Workers who become pregnant may try to hide their condition as long as possible, resulting in poor anti-natal care and potential exposure to work hazards that can cause birth defects, premature birth, low-weight babies and other problems. In a Polish factory surveyed by partners of the Clean Clothes Campaign, pregnant workers hid their pregnancy up to two weeks before delivery. This means they were unable to access benefits to which they are legally entitled but they felt that at least that way they minimised the risk of dismissal 1.

In 2004, all pregnant garment workers in a factory in Swaziland were ordered to write a resignation letter so the factory would not have to meet the legal requirements of maternity leave 2. In China, pregnant footwear factory workers have been fired for the same reason.
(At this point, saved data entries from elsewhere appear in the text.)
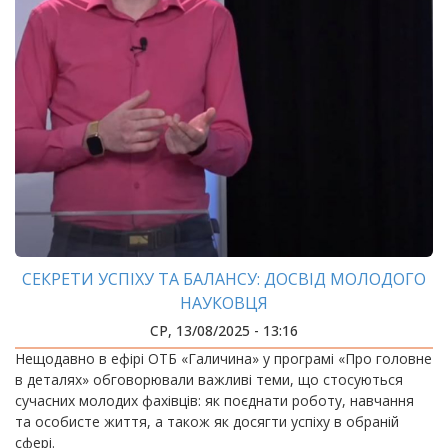
СЕКРЕТИ УСПІХУ ТА БАЛАНСУ: ДОСВІД МОЛОДОГО
НАУКОВЦЯ
СР, 13/08/2025 - 13:16
Нещодавно в ефірі ОТБ «Галичина» у програмі «Про головне
в деталях» обговорювали важливі теми, що стосуються
сучасних молодих фахівців: як поєднати роботу, навчання
та особисте життя, а також як досягти успіху в обраній
сфері.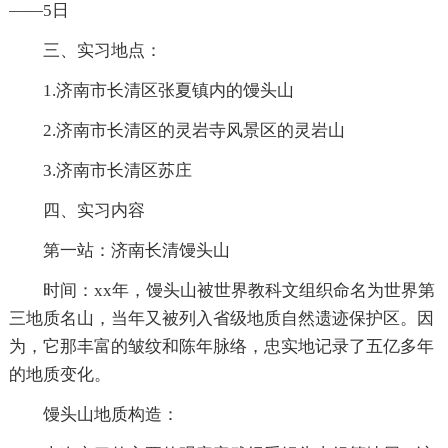
——5日
三、实习地点：
1.济南市长清区张夏镇内的馒头山
2.济南市长清区的灵岩寺风景区的灵岩山
3.济南市长清区苏庄
四、实习内容
第一站：济南长清馒头山
时间：xx年，馒头山被世界教科文组织命名为世界第
三地质名山，当年又被列入省级地质自然遗迹保护区。因
为，它那丰富的皱纹和陈年脉络，忠实地记录了五亿多年
的地质变化。
馒头山地质构造：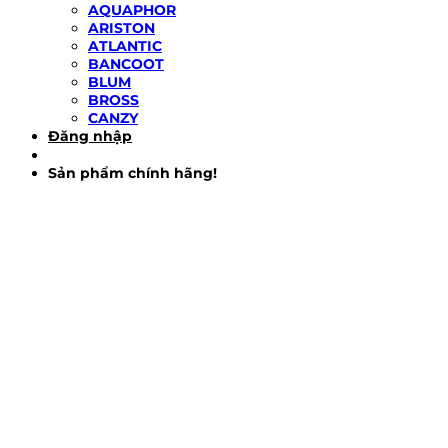
AQUAPHOR
ARISTON
ATLANTIC
BANCOOT
BLUM
BROSS
CANZY
Đăng nhập
Sản phẩm chính hãng!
Reported harassment of pregnant workers includes verbal abuse, higher production quotas, longer work hours and more difficult tasks, such as standing instead of sitting or transfer to a hotter work area. Philippino trade unions report that pregnant workers were forced to work overtime, including at night, in an export processing zone of Cavite, while a worker in another garment factory had a miscarriage inside a company comfort room after being forbidden to take leave. According to the report, garment factory bosses were also known to prevent workers from taking maternity leave or pay if they wanted to return to work after the baby’s birth 3.The ICFTU reports in 2003 that while they are legally entitled to three months’ maternity leave, Indonesian women workers had been fired for taking it.4

Notes

[1] Workers’voices: The Situation of women in the Eastern European and Turkish garment industries, Clean Clothes Campaign (2005).

[2] Clean Clothes Campaign Newsletter 21, May 2006.

[3] Asserting workers’rights in Phiilppines sweatshops, KMP (Trade Union Congress of the Philippines), Nov 2003.

[4] www.cleanclothes.org/ftp/East_and_South_East_Asia_Regional_Research_Rep.pdf (2003) Page 35.